▸ Selected passage:
You are viewing a plain text version of this content. The canonical link for it is here.
Posted to user@flink.apache.org by Jürgen Thomann <ju...@innogames.com> on 2018/02/02 14:24:04 UTC

Getting Key from keyBy() in ProcessFunction

Hi,

I'm currently using a ProcessFunction after a keyBy() and can't find a 
way to get the key. I'm currently storing it in a ValueState<String> 
within processElement and set it all the time, so that I can access it 
in onTimer(). Is there a better way to get the key? We are using Flink 
1.3 at the moment.

Best,
Jürgen

Re: Getting Key from keyBy() in ProcessFunction

Posted by Piotr Nowojski <pi...@data-artisans.com>.
I think now it’s not easily possible, however it might be a valid suggestion to add `OnTimerContext#getCurrentKey()` method. 

Besides using ValueState as you discussed before, as a some kind of a walk around you could copy and modify KeyedProcessOperator to suits your needs, but this would be more complicated.

▸ Action item:
According to the mailing-list thread, why does Jürgen store the key in a ValueState<String> within processElement? Answer in one to three sentences. The lines that follow have no connection to the mailing-list thread.

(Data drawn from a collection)

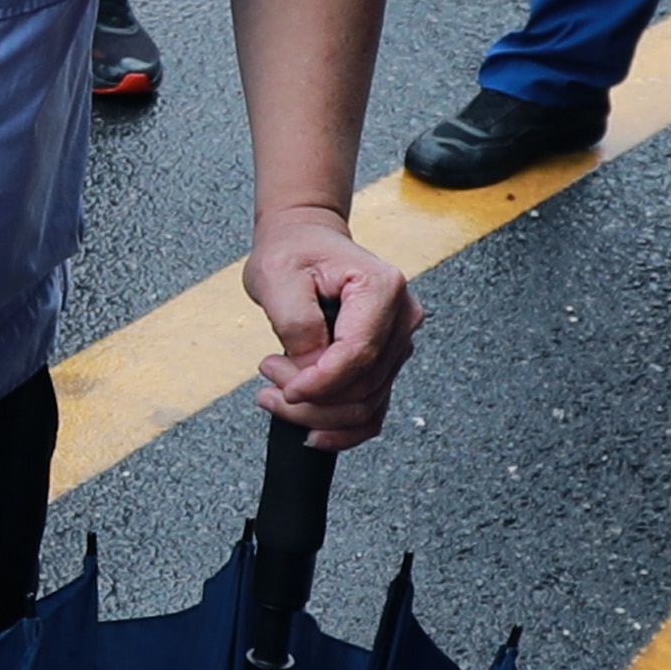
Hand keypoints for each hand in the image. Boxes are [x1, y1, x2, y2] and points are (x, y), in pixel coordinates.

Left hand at [247, 216, 417, 445]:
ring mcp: (398, 342)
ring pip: (367, 404)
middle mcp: (401, 317)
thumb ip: (296, 322)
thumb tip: (310, 368)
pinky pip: (373, 409)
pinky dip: (343, 428)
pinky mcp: (387, 361)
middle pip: (364, 385)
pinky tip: (312, 429)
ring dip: (318, 413)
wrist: (306, 240)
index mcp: (381, 288)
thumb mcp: (277, 276)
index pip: (358, 353)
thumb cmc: (294, 250)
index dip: (319, 382)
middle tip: (269, 383)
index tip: (283, 388)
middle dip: (311, 399)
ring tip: (276, 392)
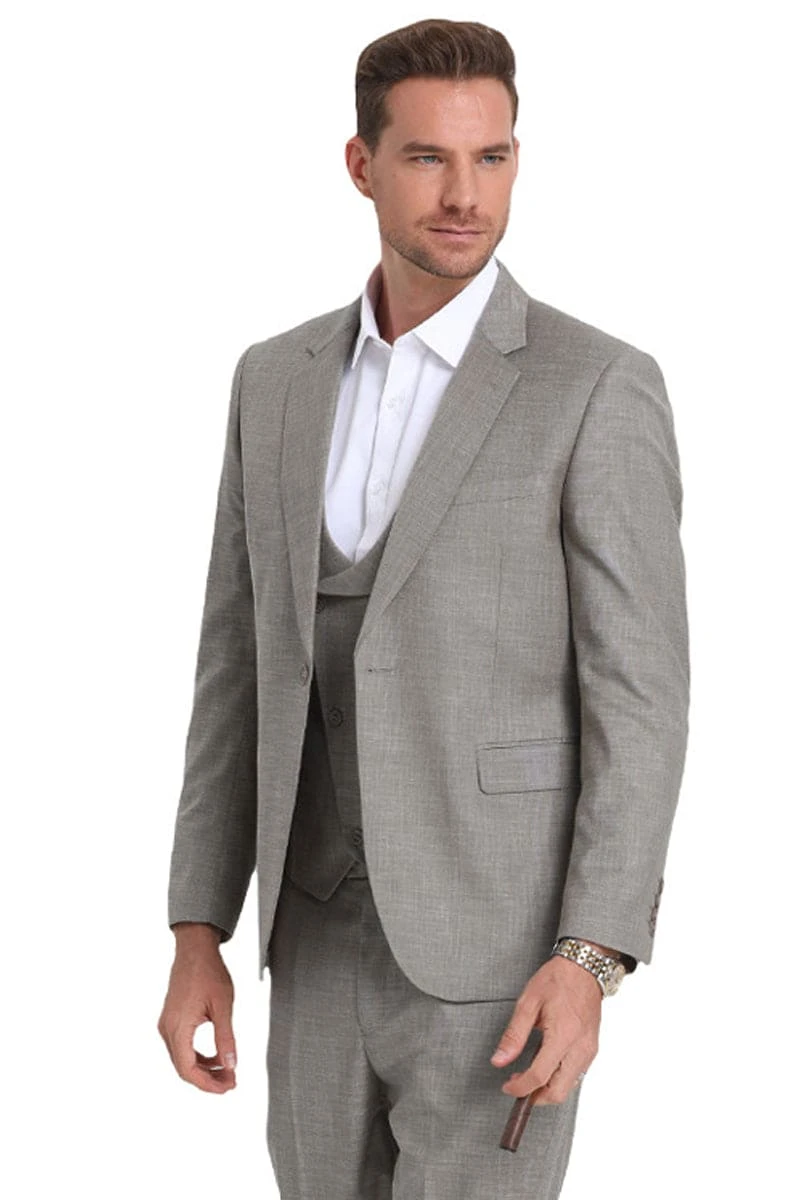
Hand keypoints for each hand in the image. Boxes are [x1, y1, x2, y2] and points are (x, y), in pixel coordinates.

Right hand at [157, 925, 237, 1093]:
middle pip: (184, 1068)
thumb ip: (226, 1037)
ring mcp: (167, 1024)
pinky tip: (215, 1056)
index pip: (189, 1070)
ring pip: (182, 1059)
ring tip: (227, 1070)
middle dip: (208, 1079)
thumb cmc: (208, 972)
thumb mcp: (223, 1006)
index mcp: (178, 1027)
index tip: (228, 1087)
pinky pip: (181, 1047)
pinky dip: (197, 1056)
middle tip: (231, 1081)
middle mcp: (168, 1028)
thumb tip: (231, 1064)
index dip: (208, 1084)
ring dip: (203, 1069)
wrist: (194, 950)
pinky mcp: (171, 1019)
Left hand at [490, 954, 601, 1104]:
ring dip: (547, 1089)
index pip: (539, 1076)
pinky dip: (559, 1078)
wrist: (584, 968)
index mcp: (563, 1035)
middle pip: (558, 1092)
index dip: (520, 1087)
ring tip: (529, 1074)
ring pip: (568, 1087)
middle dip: (535, 1097)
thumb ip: (513, 1035)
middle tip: (517, 1085)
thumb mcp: (528, 1003)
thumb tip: (499, 1060)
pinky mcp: (592, 1049)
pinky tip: (546, 1064)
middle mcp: (580, 1048)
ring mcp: (589, 1050)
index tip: (507, 1086)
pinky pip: (576, 1075)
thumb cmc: (557, 980)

▸ Task result:
He could not find a way to get the key from keyBy() inside his ProcessFunction. He therefore stores it in a ValueState<String> within processElement, setting it every time, so that he can access it in onTimer().